While Imperial Steam does have some player-driven elements, it is mostly that the challenges of the game make resources scarce. Players race to gobble up the resources before they disappear. In contrast, Power Grid relies on the players to establish the value of different commodities. Neither is better, of course; it’s just very interesting to consider how to approach this.

Settlers of Catan
Settlers of Catan is another popular game to talk about when it comes to scarcity. One obvious way the game does this is through resource production. If players are overproducing a single good, then that good will have less trading power. If, in contrast, a good is hard to come by, it will rise in value and competition for it will be more fierce.
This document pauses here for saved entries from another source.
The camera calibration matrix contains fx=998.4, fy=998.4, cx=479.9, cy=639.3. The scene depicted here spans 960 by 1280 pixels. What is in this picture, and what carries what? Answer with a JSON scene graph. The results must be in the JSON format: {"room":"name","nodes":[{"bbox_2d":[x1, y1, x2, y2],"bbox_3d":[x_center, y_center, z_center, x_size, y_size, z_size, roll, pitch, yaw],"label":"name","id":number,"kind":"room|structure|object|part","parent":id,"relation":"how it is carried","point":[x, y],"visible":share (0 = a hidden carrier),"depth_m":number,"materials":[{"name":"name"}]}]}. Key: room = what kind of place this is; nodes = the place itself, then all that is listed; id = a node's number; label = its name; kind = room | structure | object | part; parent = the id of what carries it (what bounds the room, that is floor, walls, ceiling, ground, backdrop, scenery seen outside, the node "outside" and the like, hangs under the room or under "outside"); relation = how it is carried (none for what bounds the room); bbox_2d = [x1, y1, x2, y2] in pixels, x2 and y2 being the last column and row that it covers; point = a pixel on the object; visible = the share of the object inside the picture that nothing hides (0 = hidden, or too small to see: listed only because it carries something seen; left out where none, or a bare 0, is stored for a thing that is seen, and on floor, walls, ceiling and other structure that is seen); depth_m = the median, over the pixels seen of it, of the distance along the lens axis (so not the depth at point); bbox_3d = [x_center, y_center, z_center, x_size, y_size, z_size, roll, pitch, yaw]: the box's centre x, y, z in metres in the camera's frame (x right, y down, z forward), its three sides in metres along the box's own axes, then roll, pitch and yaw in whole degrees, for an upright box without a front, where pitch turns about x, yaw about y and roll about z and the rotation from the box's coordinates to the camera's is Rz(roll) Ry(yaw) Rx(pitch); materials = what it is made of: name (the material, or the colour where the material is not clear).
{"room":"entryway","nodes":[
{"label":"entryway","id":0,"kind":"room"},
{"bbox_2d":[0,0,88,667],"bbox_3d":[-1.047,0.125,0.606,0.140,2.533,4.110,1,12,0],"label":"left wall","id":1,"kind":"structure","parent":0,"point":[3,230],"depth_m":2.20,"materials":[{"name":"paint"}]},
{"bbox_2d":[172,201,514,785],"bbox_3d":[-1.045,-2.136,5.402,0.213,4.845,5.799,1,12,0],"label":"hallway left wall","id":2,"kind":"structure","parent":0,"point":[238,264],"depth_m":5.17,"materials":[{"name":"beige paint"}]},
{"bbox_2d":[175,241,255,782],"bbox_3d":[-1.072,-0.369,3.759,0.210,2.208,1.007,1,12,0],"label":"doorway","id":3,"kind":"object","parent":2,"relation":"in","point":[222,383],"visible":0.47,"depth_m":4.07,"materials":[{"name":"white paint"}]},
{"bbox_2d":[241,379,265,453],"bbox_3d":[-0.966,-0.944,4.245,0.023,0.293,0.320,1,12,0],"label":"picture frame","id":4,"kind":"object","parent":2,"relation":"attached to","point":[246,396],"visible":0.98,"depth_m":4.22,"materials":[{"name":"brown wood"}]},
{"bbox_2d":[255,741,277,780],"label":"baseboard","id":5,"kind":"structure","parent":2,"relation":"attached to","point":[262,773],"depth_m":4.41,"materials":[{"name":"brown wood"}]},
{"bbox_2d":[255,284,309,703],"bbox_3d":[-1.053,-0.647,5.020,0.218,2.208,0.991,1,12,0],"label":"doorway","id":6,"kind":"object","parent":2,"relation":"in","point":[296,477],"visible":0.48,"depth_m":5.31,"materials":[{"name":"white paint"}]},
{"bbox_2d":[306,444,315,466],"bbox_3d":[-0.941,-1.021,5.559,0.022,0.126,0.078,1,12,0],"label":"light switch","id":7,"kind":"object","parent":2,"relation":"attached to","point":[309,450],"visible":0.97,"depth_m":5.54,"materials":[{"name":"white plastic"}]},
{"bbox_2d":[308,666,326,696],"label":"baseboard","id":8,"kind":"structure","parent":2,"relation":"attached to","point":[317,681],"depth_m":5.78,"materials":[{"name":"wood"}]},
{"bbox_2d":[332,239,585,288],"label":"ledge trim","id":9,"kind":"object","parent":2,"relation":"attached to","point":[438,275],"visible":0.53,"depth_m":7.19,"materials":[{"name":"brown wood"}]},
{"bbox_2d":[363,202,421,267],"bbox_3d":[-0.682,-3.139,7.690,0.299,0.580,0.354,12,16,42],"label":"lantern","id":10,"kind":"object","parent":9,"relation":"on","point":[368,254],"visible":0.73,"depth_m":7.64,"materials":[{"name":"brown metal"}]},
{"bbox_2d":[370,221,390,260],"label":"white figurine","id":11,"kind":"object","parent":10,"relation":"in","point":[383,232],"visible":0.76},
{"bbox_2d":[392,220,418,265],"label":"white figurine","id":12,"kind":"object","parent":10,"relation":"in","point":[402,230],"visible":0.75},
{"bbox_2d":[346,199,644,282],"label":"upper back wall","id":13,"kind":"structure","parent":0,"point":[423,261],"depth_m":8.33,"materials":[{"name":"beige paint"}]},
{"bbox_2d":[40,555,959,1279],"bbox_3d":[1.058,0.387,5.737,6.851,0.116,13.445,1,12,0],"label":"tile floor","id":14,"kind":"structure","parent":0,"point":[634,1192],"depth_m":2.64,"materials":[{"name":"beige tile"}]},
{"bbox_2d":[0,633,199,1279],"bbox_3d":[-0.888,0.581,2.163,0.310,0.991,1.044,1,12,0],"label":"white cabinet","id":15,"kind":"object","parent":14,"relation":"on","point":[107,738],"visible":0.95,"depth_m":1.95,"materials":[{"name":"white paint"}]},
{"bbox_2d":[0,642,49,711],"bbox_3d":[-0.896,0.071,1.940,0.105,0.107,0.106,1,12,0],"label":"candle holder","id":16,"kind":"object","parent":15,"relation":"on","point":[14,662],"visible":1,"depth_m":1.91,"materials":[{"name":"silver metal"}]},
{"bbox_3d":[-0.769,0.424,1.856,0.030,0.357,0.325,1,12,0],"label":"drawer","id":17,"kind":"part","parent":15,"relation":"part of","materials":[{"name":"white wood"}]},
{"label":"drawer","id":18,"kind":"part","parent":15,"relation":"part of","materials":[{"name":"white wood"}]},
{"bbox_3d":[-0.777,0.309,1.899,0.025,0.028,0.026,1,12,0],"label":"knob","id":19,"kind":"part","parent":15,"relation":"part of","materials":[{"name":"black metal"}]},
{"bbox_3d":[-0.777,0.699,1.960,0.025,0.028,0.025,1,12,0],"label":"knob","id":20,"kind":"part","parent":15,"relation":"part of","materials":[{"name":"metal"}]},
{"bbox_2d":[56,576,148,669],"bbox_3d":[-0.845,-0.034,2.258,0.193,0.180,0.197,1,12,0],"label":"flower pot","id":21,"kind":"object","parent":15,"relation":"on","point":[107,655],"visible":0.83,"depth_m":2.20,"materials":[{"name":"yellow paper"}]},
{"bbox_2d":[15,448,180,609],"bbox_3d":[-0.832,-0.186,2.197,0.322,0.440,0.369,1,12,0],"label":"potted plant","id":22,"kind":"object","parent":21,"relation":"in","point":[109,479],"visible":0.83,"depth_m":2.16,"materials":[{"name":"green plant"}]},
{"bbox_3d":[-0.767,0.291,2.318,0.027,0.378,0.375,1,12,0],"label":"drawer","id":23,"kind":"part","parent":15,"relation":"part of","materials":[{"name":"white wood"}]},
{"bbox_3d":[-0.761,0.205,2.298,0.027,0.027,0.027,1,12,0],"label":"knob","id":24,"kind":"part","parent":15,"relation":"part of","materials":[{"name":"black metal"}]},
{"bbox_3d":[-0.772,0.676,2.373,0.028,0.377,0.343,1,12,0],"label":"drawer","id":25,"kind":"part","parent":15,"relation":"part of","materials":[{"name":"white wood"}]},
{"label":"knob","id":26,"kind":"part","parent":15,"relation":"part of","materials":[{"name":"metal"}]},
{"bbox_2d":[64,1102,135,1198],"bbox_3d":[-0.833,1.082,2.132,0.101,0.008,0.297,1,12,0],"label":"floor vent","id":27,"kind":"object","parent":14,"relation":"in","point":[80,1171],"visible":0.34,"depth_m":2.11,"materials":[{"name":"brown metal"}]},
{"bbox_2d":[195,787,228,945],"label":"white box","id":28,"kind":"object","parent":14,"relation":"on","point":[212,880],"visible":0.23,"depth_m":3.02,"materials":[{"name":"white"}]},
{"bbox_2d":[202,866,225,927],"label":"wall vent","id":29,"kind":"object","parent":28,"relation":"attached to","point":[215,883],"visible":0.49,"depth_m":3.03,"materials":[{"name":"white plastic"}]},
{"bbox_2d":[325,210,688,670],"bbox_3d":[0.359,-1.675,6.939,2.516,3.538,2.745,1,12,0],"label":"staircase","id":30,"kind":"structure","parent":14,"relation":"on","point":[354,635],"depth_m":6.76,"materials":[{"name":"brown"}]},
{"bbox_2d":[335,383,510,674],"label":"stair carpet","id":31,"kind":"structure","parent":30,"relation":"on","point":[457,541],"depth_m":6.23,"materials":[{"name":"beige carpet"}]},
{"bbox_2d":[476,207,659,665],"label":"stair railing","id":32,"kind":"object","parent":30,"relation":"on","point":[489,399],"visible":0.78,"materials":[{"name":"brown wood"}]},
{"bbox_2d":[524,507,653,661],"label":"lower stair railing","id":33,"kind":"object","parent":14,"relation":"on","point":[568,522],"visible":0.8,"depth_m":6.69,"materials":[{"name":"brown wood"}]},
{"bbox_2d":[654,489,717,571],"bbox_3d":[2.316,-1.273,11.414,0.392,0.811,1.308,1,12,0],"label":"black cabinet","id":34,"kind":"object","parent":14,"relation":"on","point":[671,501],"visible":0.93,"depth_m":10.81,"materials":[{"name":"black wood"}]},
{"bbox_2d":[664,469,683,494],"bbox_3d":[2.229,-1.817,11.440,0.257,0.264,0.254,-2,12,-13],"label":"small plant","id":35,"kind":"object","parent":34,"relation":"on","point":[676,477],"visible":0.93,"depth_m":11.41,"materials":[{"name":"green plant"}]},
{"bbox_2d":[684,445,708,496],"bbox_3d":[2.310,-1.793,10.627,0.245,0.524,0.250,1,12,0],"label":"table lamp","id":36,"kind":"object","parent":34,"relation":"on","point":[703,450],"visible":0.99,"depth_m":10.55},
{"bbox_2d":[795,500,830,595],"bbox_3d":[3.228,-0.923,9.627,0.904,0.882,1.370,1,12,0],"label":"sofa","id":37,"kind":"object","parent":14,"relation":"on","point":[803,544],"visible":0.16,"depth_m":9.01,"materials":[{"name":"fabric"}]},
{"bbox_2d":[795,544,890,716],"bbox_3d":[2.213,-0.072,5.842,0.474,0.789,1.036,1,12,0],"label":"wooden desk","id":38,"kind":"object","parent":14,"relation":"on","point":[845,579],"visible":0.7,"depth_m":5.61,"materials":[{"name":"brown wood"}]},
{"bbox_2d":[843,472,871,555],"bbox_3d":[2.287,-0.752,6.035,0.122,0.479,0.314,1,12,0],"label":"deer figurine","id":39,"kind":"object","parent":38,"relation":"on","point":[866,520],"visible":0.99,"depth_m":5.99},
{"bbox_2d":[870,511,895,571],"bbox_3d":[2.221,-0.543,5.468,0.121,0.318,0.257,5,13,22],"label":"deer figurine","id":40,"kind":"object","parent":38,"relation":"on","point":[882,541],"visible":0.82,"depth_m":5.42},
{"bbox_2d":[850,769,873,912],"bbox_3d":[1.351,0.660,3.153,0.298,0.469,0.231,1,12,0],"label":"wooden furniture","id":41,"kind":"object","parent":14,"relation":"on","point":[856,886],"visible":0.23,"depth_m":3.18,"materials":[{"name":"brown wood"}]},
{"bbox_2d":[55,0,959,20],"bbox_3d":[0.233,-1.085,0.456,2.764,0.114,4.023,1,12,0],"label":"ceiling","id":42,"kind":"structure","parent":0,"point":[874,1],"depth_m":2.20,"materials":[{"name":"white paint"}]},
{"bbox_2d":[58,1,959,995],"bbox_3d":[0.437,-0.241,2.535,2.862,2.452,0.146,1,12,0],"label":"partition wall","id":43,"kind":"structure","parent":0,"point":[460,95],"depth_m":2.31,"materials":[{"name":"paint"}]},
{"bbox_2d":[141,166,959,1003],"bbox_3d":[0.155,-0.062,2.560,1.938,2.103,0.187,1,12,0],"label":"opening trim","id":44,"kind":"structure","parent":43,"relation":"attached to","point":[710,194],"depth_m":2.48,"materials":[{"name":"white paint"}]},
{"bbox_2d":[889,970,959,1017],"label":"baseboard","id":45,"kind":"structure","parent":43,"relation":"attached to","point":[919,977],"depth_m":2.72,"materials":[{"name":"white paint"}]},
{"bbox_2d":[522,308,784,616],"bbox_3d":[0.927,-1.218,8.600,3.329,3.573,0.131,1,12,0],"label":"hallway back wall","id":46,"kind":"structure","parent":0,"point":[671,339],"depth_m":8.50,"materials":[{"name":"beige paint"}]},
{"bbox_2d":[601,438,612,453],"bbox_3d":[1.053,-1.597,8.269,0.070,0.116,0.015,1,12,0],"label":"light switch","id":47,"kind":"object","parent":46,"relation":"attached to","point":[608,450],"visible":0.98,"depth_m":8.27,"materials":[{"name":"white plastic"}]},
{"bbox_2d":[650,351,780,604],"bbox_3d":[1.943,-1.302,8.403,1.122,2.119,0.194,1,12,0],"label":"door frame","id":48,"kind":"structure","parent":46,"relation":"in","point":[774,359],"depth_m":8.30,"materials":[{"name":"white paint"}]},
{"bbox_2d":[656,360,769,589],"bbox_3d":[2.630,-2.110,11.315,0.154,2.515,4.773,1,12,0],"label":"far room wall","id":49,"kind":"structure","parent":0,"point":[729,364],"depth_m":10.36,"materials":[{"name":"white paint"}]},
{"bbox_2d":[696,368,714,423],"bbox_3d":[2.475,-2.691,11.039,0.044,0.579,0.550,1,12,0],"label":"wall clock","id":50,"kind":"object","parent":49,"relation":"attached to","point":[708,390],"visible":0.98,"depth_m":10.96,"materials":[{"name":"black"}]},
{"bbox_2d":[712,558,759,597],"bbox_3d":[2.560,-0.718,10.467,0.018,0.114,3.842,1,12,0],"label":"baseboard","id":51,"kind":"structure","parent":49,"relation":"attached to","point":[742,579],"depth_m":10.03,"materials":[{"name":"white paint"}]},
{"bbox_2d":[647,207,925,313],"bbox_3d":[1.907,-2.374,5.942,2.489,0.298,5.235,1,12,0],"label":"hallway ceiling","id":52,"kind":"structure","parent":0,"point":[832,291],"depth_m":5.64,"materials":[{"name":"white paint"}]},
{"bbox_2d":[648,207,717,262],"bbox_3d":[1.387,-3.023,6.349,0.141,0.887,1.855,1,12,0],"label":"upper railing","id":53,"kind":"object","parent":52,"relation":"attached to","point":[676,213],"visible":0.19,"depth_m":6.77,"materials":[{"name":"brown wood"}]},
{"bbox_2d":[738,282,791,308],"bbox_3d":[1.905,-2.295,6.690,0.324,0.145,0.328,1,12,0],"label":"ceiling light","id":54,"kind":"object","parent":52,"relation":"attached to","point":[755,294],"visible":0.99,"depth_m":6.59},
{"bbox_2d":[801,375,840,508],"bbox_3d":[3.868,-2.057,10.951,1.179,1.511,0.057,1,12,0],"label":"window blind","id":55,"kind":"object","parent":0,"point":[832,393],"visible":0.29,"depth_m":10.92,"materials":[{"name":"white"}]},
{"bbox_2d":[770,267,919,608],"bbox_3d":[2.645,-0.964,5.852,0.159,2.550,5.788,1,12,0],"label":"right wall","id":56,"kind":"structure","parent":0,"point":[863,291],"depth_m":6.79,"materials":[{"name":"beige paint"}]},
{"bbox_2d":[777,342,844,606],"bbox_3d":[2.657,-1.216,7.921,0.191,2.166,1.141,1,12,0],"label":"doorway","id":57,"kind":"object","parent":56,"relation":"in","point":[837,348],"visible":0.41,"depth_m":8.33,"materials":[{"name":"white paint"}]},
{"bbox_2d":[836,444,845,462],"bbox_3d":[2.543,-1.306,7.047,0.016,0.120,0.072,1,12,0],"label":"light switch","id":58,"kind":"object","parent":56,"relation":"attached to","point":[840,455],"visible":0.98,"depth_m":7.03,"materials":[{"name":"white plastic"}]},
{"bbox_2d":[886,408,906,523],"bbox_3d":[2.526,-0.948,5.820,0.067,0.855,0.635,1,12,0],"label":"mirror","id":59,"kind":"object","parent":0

On the surface, this is clearly using player-driven scarcity. However, there is another layer to this that makes the game really ingenious. The robber moves around the board, blocking resource spaces. Most players see this as preventing a single player from collecting that given resource, which is true. But this also means that the targeted resource is going to be that much harder to come by. This tends to escalate the scarcity situation and can drive the value of a single good up in a significant way. As a player, it’s good to consider who you are blocking, but also what you are blocking. Is it a resource you don’t need yet? Or maybe it’s one only you will be able to produce as a result of the block? Thinking beyond the obvious aggression towards the winner reveals an interesting layer of scarcity used in the game.